Inhalt

100 Jahre Tanz

Die Rambert School of Ballet

Marie Rambert erblickt am 20. Februar 1888 in Warschau als Cyvia Ramberg das Licht der Welt. Irgendwann zwischen 1902 und 1905 wird sie in ihrer Geburtsstadt Zeugin eines Auftritts von Isadora Duncan – und nimmt erstmals 1909 selbst Ballettunterricht. Nach Paris geschickt, um dort Medizin zu studieren, gibt Rambert stattdessen Solo-Vorstellungen in privaten Salons und siedelt schon bald nach Genf über, um bei Émile Jaques-Dalcroze, dem Begründer der rhythmischen Gymnastik, in die Lehre zu gehen.
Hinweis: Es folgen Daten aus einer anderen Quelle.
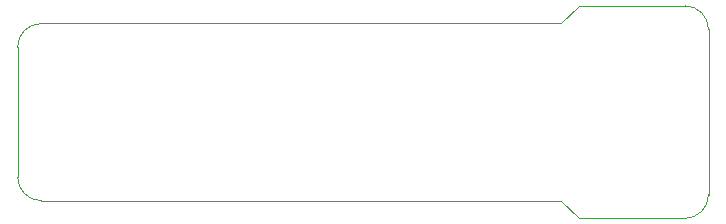
<source format=gbr>
G04 #@! TF.GenerationSoftware,KiCad,Pcbnew,(5.1.0)-1*
G04 #@! TF.CreationDate,2020-02-07T04:27:50-08:00*
G04 #@! TF.ProjectId,design,64657369-676e-42e6-9b69-6361645f7063,rev?*
G04 #@! TF.SameCoordinates,Original*
G04 #@! TF.FileFunction,Profile,NP*
%FSLAX46Y46*%
G04 Gerber Fmt 4.6, Leading zero omitted, Abs format (unit mm)*
G04 Created by KiCad (PCBNEW (5.1.0)-1) date 2020-02-07 04:27:50*
%MOMM*%
%LPD*%
G04 APERTURE LIST*
%ADD10C,0.050000*%
G04 APERTURE END LIST*
D10*
X202000000Y-47000000D02*
G75*
G02X204000000Y-49000000I0J-2000000D01*
G01*
X204000000Y-63000000D02*
G75*
G02X202000000Y-65000000I-2000000J0D01*
G01*
X147500000Y-63500000D02*
G75*
G02X145500000Y-61500000I0J2000000D01*
G01*
X145500000Y-50500000D02*
G75*
G02X147500000Y-48500000I2000000J0D01*
G01*
X191500000Y-63500000D02*
X147500000Y-63500000D01*
X193000000Y-65000000D02*
X191500000Y-63500000D01*
X202000000Y-65000000D02*
X193000000Y-65000000D01*
X204000000Y-49000000D02*
X204000000Y-63000000D01*
X193000000Y-47000000D02*
X202000000Y-47000000D01*
X191500000Y-48500000D02*
X193000000Y-47000000D01*
X147500000Y-48500000D02*
X191500000Y-48500000D01*
X145500000Y-61500000D02*
X145500000Y-50500000D01*
M02*

</source>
Rambert wird Dalcrozes Assistentin, als dessen Bildungsinstitut für Musik und Rhythmus nach Dresden-Hellerau umzieht. 1913 besuchen Serge Diaghilew und Vaslav Nijinsky eine exemplarische Gymnastik-Vorführung und bitten Marie Rambert, Nijinsky bei der Ausarbeitung seines «Sacre du printemps» behilflich zu sein.

Rambert tritt ins Corps de ballet von Diaghilews Ballets russes ein, nimmt täglich Unterricht bei Enrico Cecchetti und arbeitet mit Nijinsky auf sämtlichen 120 «Sacre»-Proben zusammen, die übrigens größtenteils im Londoner Aldwych Theatre stattfinden. Sie ist im Mai 1913 an jenem historischen, wilden Premieren-Abend im Pariser Théâtre des Champs Elysées zugegen; und sie ist bei der Südamerika-Tournee dabei, auf der Nijinsky beschließt, Romola de Pulszky zu heiraten. Nicht zum Vergnügen Ramberts, die sich eingestehen muss, selbst in Nijinsky verliebt zu sein. 

Als der Startänzer nach der Heirat von seinem Ex-Liebhaber Diaghilew gefeuert wird, verliert auch Rambert ihr Engagement bei den Ballets russes. Nachdem sie ihre eigene Kompanie gegründet hat, wagt sie sich 1931 selbst an «Le Sacre du printemps»: Es ist eine ihrer ersten Produktionen überhaupt, sie wird viele Jahre lang im Rambert-Repertoire bleiben und gilt als einzige authentische und überzeugende Fassung, die überdauert hat.